The second set of questions pertains to the brand. It looks at your specific brand and the market segment in question, and considers the quality and reputation of the brand from the perspective of those customers: what do they think of the brand, what qualities they associate with it, how their opinions and attitudes about brand were established. There are also introspective questions, such as what the marketer wishes that customers thought of the brand.
- What is the identity/image/personality of our brand to customers?
- Is this identity constant, or has it changed over time?
- For the customer, what makes our brand unique?
The third second pertains to competing brands: their market share, how customers perceive those brands, how the perception of competing brands compares to your own, how likely customers are to switch to other brands, etc.
- What other brands might the customer buy in our product category?
- How does our brand's functional qualities compare to the alternatives?
- How does our brand's nonfunctional qualities compare?
The next section considers channels. Information about the company's attempts to communicate to the market can be listed, especially in determining whether the message is consistent. However, it should also include the channels through which competitors may be communication as well as the channels through which customers may receive information from others (e.g. broadcast media, bloggers, word-of-mouth, retail clerks), and to consider which of these channels has the greatest impact.
- What channels do we use to communicate about our brand?
- What channels do competitors use?
- What channels does the customer use to proactively seek information?
- What channels do they use for other purposes (that we might use)?
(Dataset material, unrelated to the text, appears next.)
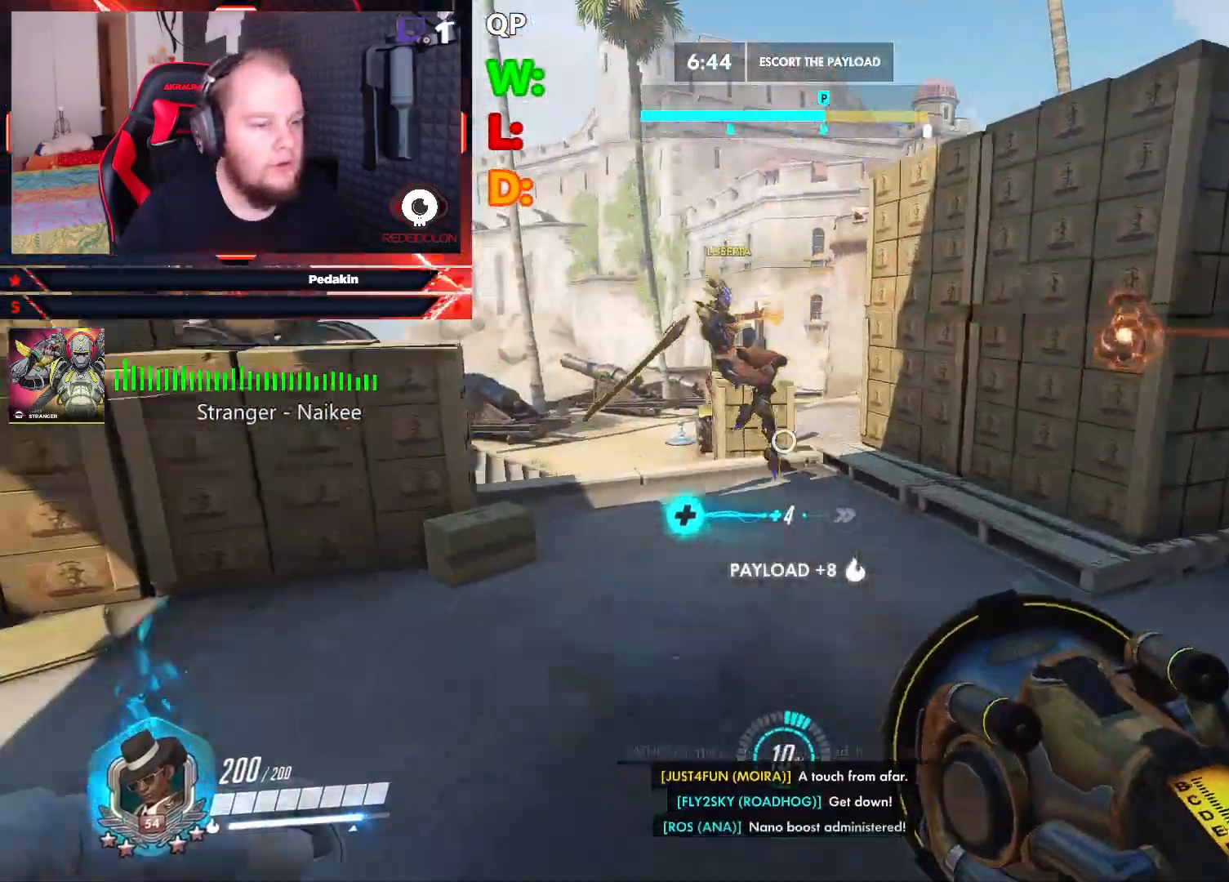
{"keys": ["a", "w"], "mouse": ["left"], "events": [[42, "space", "up"], [104, "mouse_left", "down"], [333, "a", "down"]]}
The next section considers message content: essentially, what is being said about the brand - but the company, by competitors, by distributors, by the general public - how much credibility and influence each source has, whether it supports or refutes official communications or the desired brand messages. In the end, the question is whether the messages fairly represent the brand value, and provide sufficient actionable information to enable the customer to obtain it.
- What information does the customer recall about our brand?
- Is this message consistent across all channels?
- What information do they consider credible?
- What information do they consider useful?
- What information might get them to consider our brand (incentives)?
- What information might get them to try a competing brand instead?
Finally, the brand relationship is concerned, specifically focused on the long-term relationship the brand wishes to establish and maintain with the customer. Specifically, what do customers value about the brand that leads them to be loyal to it, what might increase or decrease that loyalty. In short, what's" in it" for them, and what vale they expect to receive in future as a reward for their continued loyalty.
- What reputation does our brand we have in the marketplace?
- What reputation do we want our brand to have in the marketplace?
- What does the customer "get" from buying our brand?
- What do they expect to "get" from us in the future?
(EN: The author stretches the chapter by providing a few hypothetical examples .... But I've never been a fan of that. The information above is clear enough that the concepts can be understood, and made-up examples to illustrate or "prove" the point only make it seem more contrived and specious, so I'm skipping them.)